Maveryk slides from his saddle first, boots crunching over frost. “Here,” he says, voice low, scanning the shadows. “We can’t stay in the open.”
I dismount clumsily, legs trembling, and stroke Sunshine’s neck to steady us both. The bracelet on my wrist gives one last weak shimmer before fading to silver. The air tastes of snow and iron.
“They stopped following?” I whisper.
He looks back toward the ridge, eyes narrowing. “For now.”
The way he says it makes me glance over my shoulder, too. The sky is empty, but the silence feels unnatural … like the pause between thunder and lightning strike.
He nods toward a narrow slit in the cliffside. “There’s shelter in there.”
We lead the horses through the gap, rock scraping the stirrups, every sound amplified by the hush. The air cools further, carrying the scent of iron and wet stone. My breath fogs in front of me. His doesn’t.
When the passage opens at last, I almost stumble forward. The cavern is small but luminous, a pocket of blue light spilling from a crack above. The walls glitter with frozen veins, like stars caught in ice.
“It’s beautiful,” I murmur. My voice trembles.
“Old mining tunnels,” he says, tethering the horses near a frozen pool. “The Sentinels can’t track resonance through this much ore. Least I don’t think so.” His mind is a swirl, dancing over forgotten family remembrances. Finding new weight and meaning in superstition and folk wisdom.

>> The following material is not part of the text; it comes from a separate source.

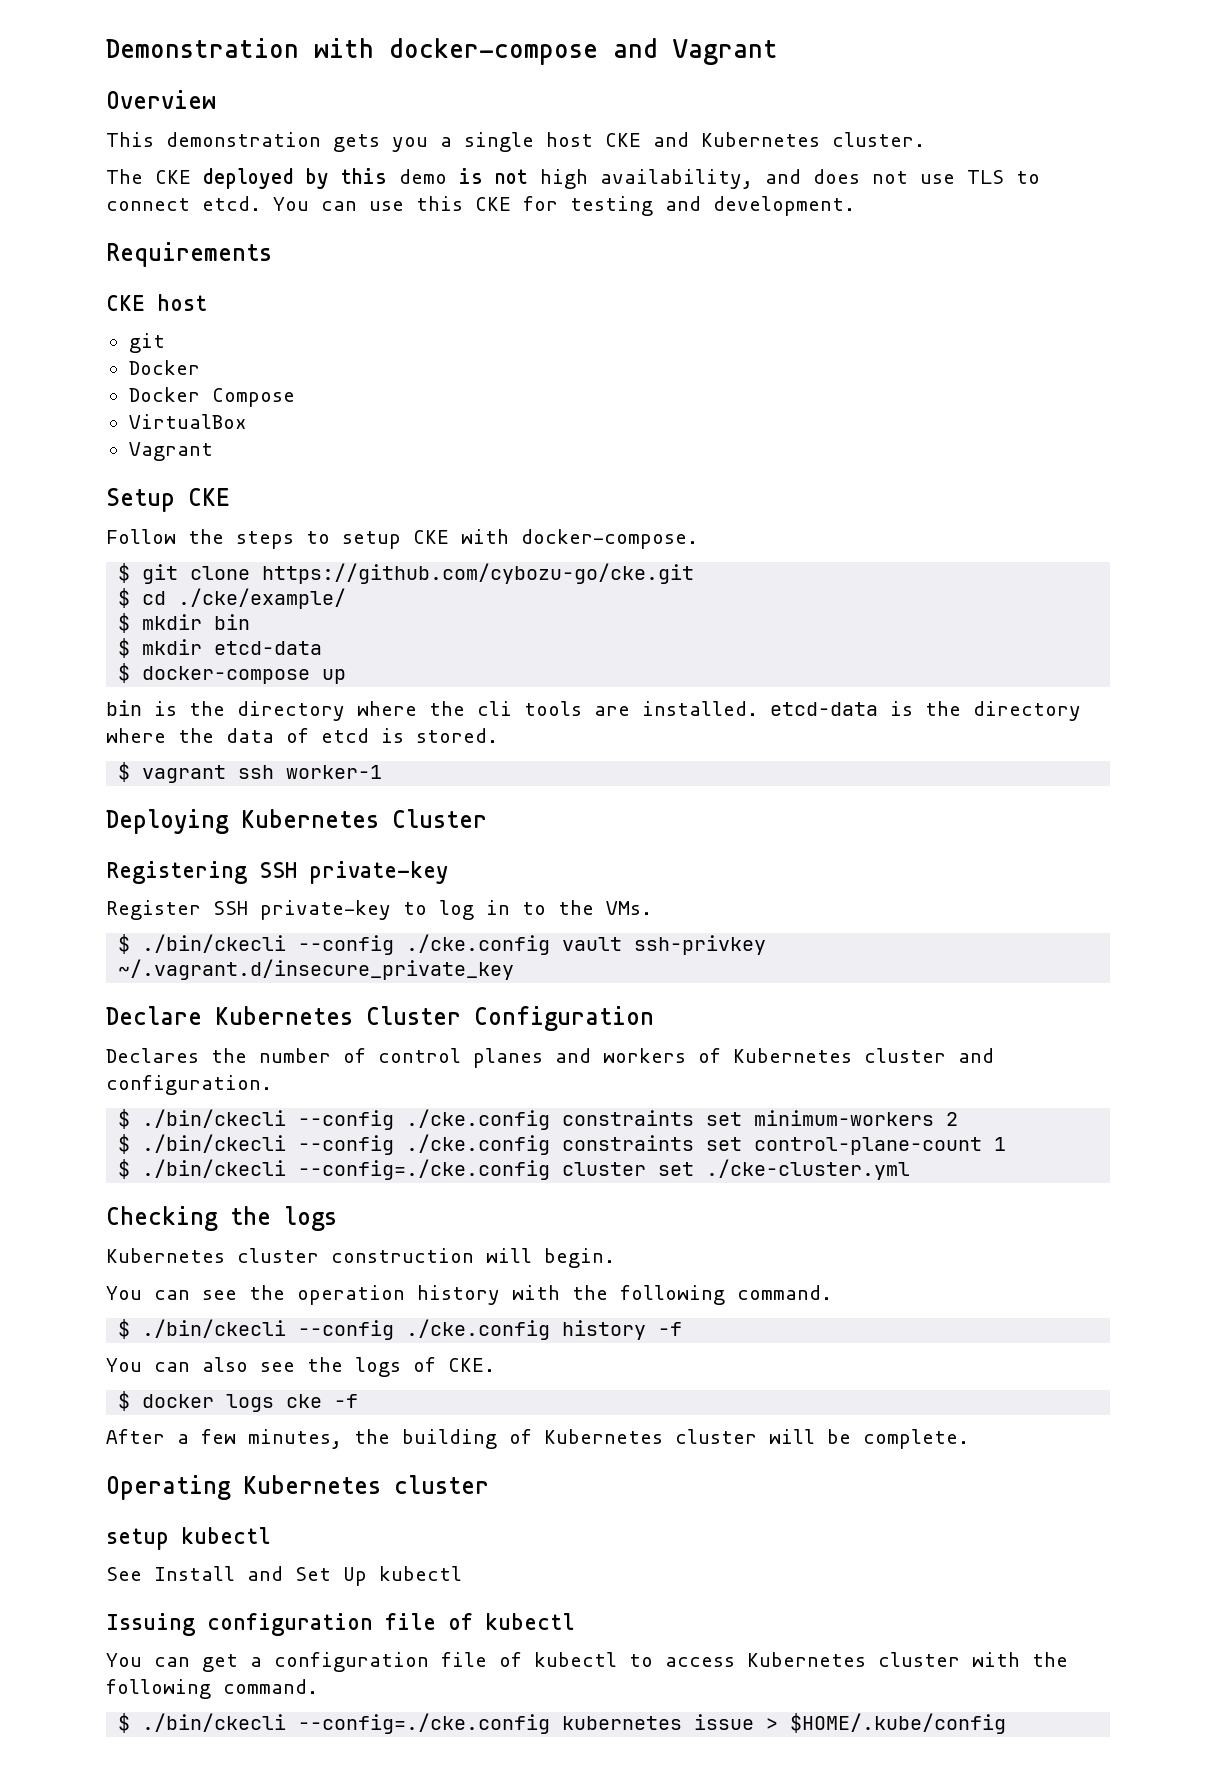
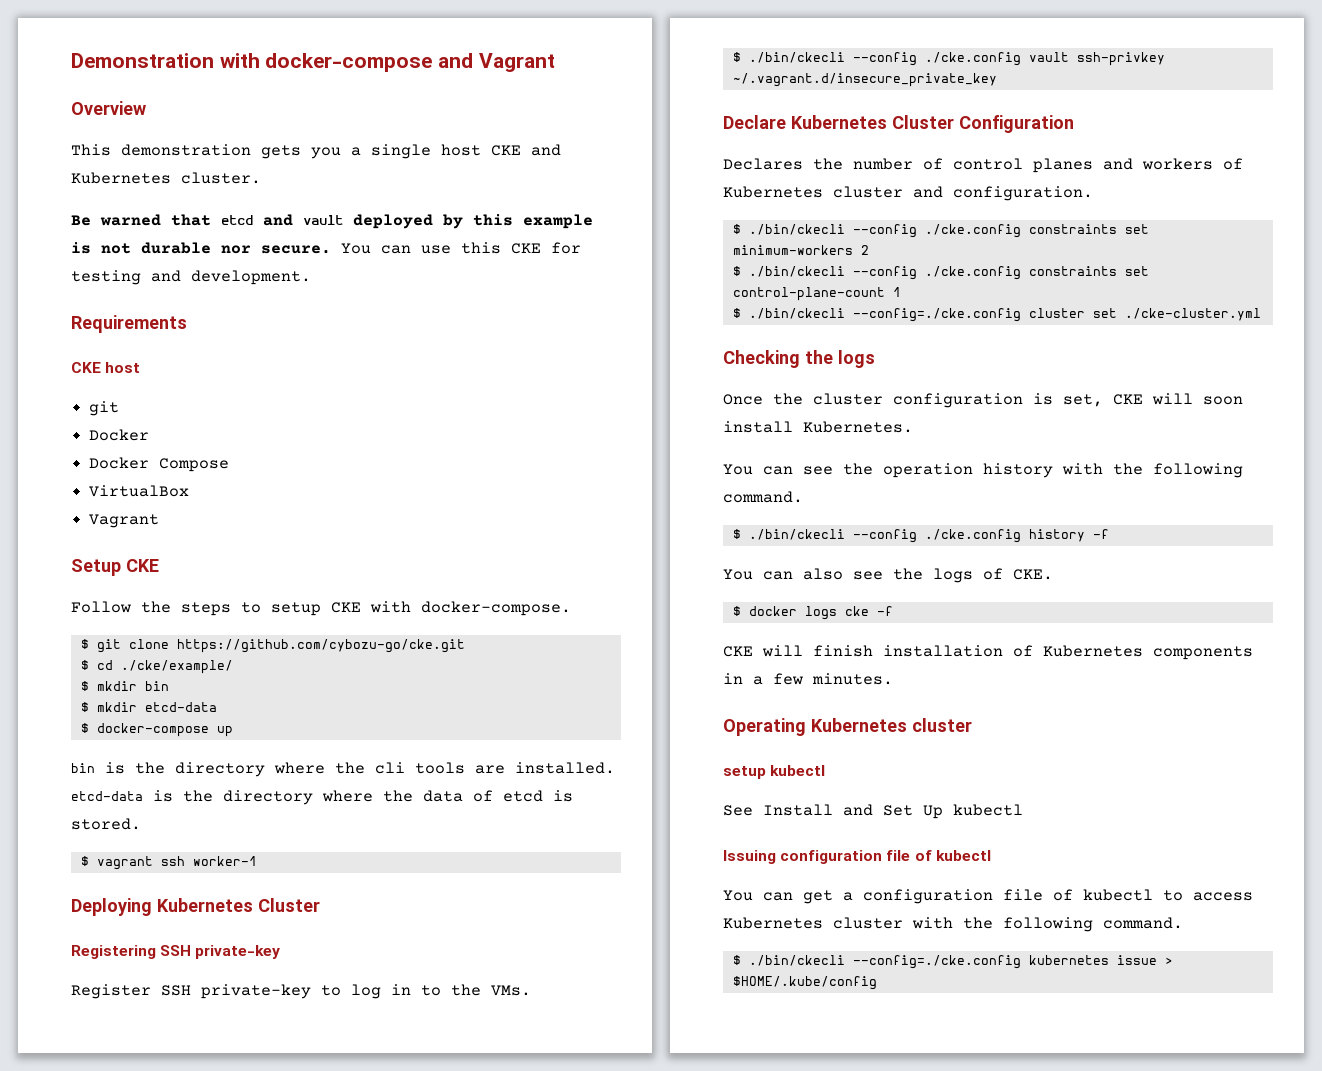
[106,169,191,184] The CKE -> [71,214,343,226] Be warned that etcd and vault
[399,169,447,184] demo -> [523,214,593,229] example
[540,169,1040,189] [106,196,261,211] high availability, and does not use TLS to connect etcd. -> [141,242,331,254] durable nor secure.
[106,1248,615,1268] Kubernetes cluster construction will begin. -> [723,393,1243,408] [723,421,913,433] Once the cluster configuration is set, CKE will soon install Kubernetes.
[106,1429,969,1449] After a few minutes, the building of Kubernetes cluster will be complete. -> [723,645,1253,660] [723,673,893,685] CKE will finish installation of Kubernetes components in a few minutes.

I kneel beside a deep-cut vein. It hums faintly beneath my palm, answering something deep in my chest. “It’s singing,” I whisper.
“Everything that hums is alive,” he says. His voice softens, almost reverent.
The glow from the pool touches his face—half light, half shadow—and for a heartbeat he looks unreal again, like something the stars forgot to reclaim. My throat tightens. “You knew this place was here.”
“My father called them the Silent Hollows,” he says, crouching beside me. “Said they were made when the mountain wept fire.”
The idea feels right somehow, grief carved into shelter. I press my hand to the minerals again, watching light travel outward from my fingers in soft ripples. “Maybe it remembers.”
He glances at me, something unreadable moving behind his eyes. “Maybe it does.”
Silence settles again, but it isn’t empty this time. It’s full … of breath, of shared warmth, of everything we haven’t dared to say.
He sits back, pulls me tightly into his arms, his warmth shrouding me. His hot breath warms the shell of my ear, and he murmurs, “Rest, Starlight. We’ll move north at dawn.”
“And if they find us?”
His gaze flicks upward, toward the dark crack in the ceiling letting stars through. Somewhere, the hum deepens like a sleeping heartbeat. “Then, the mountain won’t be the only thing waking.”
The words linger in the cold air—half promise, half omen—as the light flickers across the heat between us.
His skin vibrates low, a sound more inside me than out, like a lullaby urging me to sleep. I yawn, press my head to his chest, melting in his warmth. It feels like completeness, destiny, despite everything.
“Those things at the cabin…” A shiver slides down my spine, memory seizing me. They moved like machines built from memory. Too fluid, too human. The kind of precision no heart should manage.
“The Hollowed. Ironfolk. Forged Ones. The stuff of legends until now.”
“Like robots?”
“Like things that don’t dream. Don’t bleed, just hum the orders of ghosts. Don’t worry, Starlight. You’re safe now.”
I fight sleep, blinking against the pull of his frequency, wanting to memorize the sound of him before the dark takes me. “But Grandpa and Grandma…”
His big hand strokes my cheek. “They know you’re with me?” he asks, rugged and dark.
I nod, yawning again, unable to fight the frequency pulling me under. His jaw muscle ticks. “Then, they know I’ll protect you to my last breath.”
My hand finds the back of his neck, fingers tangling in his silky hair. He kisses the tip of my nose, and I chuckle softly, drifting far away.